Ransomware gangs now threaten executives with physical harm, research finds

The ransomware economy has moved beyond locked files and stolen data. New research cited by Semperis found that 40% of attacks now included threats to physically harm executives when organizations refused to pay, a shift that turns a cybersecurity crisis into a direct worker-safety problem.

The pattern was especially stark for U.S.-based companies, which reported physical threats 46% of the time. German firms were close behind at 44%. The numbers show how extortion crews are using intimidation to increase pressure on decision-makers, raising the stakes for hospitals, schools, utilities and local governments that may have plans for data recovery but not for threats of violence aimed at staff.

That shift is already reshaping official guidance. The Cybersecurity and Infrastructure Security Agency has built tabletop exercise packages that do not stop at ransomware. They also cover civil disturbances, vehicle ramming, insider threats, active assailants, natural disasters, pandemics, industrial control systems, election security and unmanned aerial systems. CISA’s conflict-prevention resources are designed to help critical-infrastructure partners prevent, protect against and respond to potential acts of violence, while two conflict-prevention webinars are offered each month for partners and community members.

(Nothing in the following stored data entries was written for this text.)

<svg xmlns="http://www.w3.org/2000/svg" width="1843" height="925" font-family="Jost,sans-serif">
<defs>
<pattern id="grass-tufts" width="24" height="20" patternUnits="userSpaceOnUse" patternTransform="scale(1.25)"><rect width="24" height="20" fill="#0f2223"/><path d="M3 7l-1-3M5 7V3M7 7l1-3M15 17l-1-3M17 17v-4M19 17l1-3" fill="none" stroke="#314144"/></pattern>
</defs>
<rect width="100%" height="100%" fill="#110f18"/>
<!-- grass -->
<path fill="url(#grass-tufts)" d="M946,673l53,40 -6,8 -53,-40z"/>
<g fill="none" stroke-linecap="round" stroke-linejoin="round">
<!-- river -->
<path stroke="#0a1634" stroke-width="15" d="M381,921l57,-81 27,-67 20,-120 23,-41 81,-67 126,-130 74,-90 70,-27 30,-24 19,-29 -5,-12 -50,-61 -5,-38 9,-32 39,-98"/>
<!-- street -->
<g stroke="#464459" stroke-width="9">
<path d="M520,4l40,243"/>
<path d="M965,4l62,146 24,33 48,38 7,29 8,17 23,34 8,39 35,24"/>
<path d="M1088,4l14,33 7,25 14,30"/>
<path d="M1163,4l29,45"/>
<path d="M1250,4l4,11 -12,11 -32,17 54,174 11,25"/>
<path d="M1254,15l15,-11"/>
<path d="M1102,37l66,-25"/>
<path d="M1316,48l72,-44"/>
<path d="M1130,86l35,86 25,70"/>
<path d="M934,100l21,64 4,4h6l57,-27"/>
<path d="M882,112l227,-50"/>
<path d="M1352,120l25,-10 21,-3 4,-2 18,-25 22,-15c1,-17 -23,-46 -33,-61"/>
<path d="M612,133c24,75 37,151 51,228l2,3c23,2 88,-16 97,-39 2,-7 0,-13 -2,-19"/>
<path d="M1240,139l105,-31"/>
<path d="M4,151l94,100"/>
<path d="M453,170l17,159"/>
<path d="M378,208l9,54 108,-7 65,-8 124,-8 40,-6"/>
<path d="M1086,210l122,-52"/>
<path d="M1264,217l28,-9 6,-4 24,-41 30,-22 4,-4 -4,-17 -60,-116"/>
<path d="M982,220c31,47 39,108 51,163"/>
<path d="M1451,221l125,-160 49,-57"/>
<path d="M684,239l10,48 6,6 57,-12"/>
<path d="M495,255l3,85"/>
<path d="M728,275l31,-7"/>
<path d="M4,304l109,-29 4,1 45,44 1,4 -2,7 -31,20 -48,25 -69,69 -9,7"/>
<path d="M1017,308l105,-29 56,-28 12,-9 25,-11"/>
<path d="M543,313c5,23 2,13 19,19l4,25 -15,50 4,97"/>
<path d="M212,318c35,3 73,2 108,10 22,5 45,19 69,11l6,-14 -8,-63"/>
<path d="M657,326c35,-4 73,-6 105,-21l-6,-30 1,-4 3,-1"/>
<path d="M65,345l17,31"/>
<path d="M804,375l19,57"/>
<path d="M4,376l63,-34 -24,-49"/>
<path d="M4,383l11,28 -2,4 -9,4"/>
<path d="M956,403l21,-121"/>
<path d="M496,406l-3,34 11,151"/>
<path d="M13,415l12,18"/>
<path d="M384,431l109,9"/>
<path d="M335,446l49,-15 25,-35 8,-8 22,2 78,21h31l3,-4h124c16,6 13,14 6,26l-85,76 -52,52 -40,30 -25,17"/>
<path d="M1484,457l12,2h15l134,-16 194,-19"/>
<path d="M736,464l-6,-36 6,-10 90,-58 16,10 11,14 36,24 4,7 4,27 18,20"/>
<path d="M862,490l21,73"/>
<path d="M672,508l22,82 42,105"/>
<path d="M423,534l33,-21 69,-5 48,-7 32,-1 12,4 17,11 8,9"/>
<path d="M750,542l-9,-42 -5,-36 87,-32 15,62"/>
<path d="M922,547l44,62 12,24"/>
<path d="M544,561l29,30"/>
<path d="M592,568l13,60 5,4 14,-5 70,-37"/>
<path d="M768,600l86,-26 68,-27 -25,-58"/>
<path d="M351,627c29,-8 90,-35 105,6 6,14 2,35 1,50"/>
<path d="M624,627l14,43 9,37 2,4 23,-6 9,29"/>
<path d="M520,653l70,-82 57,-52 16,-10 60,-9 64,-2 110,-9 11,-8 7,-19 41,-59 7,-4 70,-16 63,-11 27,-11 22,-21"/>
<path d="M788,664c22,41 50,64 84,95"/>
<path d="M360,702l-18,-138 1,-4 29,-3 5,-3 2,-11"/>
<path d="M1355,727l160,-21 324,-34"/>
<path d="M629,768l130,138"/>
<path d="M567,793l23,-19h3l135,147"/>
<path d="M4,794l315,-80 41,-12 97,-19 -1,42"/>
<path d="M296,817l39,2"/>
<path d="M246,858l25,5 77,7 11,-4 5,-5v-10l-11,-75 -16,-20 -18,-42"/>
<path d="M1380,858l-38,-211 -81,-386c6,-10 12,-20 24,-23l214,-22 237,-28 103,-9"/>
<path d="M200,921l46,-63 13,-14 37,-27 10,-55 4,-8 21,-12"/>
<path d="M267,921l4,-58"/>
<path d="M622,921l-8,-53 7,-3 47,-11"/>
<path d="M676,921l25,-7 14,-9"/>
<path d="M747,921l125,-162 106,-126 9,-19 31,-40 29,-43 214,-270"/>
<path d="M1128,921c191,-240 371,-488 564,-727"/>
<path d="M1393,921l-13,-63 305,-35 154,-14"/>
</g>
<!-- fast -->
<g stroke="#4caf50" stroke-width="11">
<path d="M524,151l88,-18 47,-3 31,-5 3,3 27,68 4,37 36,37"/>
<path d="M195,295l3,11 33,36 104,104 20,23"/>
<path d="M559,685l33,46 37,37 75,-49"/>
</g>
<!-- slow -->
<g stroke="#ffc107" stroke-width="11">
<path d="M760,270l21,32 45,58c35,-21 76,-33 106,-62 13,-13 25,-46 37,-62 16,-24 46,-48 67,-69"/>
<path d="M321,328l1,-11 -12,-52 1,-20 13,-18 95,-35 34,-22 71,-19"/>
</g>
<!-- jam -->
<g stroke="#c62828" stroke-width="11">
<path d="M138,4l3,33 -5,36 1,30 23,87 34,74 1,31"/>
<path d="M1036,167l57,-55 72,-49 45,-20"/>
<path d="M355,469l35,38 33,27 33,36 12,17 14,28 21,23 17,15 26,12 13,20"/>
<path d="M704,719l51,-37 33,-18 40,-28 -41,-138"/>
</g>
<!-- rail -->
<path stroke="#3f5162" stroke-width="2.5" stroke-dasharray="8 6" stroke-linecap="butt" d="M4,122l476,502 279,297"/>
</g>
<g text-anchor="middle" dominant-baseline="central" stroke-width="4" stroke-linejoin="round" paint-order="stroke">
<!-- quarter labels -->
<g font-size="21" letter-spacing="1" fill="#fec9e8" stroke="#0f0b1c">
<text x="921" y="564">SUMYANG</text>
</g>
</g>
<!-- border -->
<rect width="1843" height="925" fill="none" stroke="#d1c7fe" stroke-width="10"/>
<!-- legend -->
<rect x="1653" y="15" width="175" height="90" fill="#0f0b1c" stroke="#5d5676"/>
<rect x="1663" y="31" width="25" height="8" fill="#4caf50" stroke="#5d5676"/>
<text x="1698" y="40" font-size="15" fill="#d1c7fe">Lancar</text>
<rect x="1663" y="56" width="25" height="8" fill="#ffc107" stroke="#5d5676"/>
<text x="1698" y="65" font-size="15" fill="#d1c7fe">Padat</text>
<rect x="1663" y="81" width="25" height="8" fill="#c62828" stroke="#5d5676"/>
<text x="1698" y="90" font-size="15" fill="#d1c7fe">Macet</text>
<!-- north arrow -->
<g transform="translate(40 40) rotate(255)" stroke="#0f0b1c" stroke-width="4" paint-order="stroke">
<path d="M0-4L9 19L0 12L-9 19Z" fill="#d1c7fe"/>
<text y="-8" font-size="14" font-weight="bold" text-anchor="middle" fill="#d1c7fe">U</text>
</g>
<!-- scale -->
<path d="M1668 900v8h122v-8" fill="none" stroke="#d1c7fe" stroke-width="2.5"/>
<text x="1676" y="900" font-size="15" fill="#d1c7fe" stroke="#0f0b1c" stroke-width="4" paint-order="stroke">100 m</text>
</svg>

Federal law enforcement has been making the same point from a different angle. The FBI says ransomware is a growing threat to the health and safety of the American people, and to national and economic security. Its cyber pages warn that the expanding digital landscape has created a larger-than-ever attack surface for hostile actors, underscoring that the target set is no longer just servers and laptops, but the people responsible for keeping essential services running.

The trend fits a broader criminal escalation described by Europol in its 2026 Internet Organised Crime Threat Assessment. Europol said cybercrime is becoming more sophisticated and that international cooperation is increasingly necessary, a reminder that ransomware crews continue to adapt faster than many defenses.

For organizations that operate power grids, medical networks, school systems and municipal services, the practical lesson is clear. Incident response can no longer be confined to backups, password resets and forensics. It now has to include executive protection, staff safety, crisis communications and coordination with law enforcement before a ransomware demand becomes a physical threat.